On-board Diary: Olives under the sea

Author: Pilar Marín
Date: July 22, 2011



Logo LIFE+INDEMARES

Today is my second day on the Ranger and it is my turn to write about my sensations and discoveries –I’m thrilled, of course. The morning starts with an almost completely calm sea and we start our trip southbound towards Seco de los Olivos (Chella Bank) from Almerimar. We intend to make at least two immersions in the secondary elevations that accompany that seamount.

When we arrive at the point chosen by Ricardo, the preparations and manoeuvres start, everything is perfectly calculated. I am anxious to learn what we are going to find today, and, as you shall see later on, I wasn’t mistaken as the day had several surprises in store for us. As soon as it touches the ground, the ROV starts navigating more than 500 metres deep and we are surprised by a group of scabbard fish that join us for a while.

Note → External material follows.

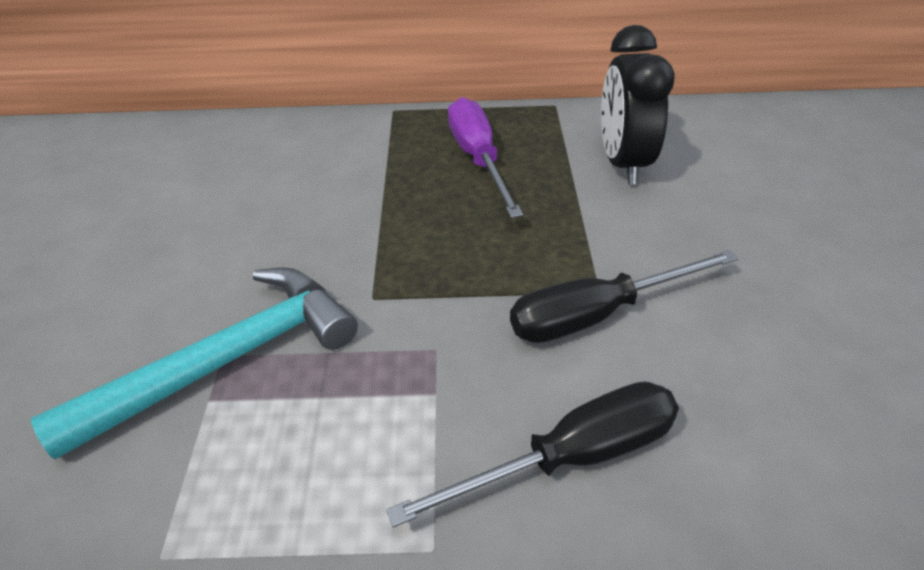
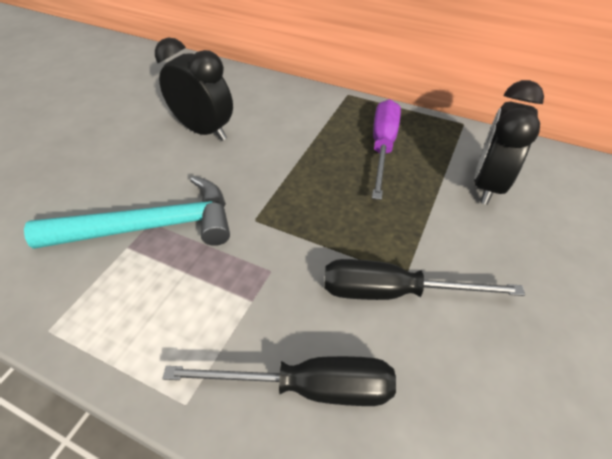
camera: 25 degrees right, 5 degrees up
none -> black clock [155,37,233,141]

On our route we cross several dogfish and redfish, and suddenly a dead reef appears on top of which new young coral formations are starting to grow. During the immersion, we find a gorgonian forest of the Swiftia kind, a lobster (Palinurus elephas), some bunches of yellow tree coral (Dendrophyllia cornigera) and, in the end, an orangutan crab (Derilambrus angulifrons) accompanied by his female in an amorous attitude.

In the afternoon, we have changed positions and the immersion started at almost 300 metres below the sea level, where we are welcomed by a group of blue whitings (Micromesistius poutassou) over a muddy-sandy bottom where solitary corallites are common and where we see a reef of jack mackerel (Trachurus sp.). As we get close to the rock bottom everything changes and a field of Leiopathes and Antipathes black coral appear surrounded by groups of three tails (Anthias anthias). The first big surprise of the day has been offered by an angular rough-shark (Oxynotus centrina), a curious yet clumsy deep sea shark of a strange appearance. To finish the immersion, we are amazed by a set of impressive black corals the size of a tree which are probably over 500 years old. Then we wonder, are these the authentic “olive trees” of Seco? Are these the fragile corals that have provided the name for the underwater mountain?

Back at the port, we cross the route of a pair of bottlenose dolphins that seem to navigate with a clearly defined direction and say goodbye to us on an intense day over the stern of the Ranger.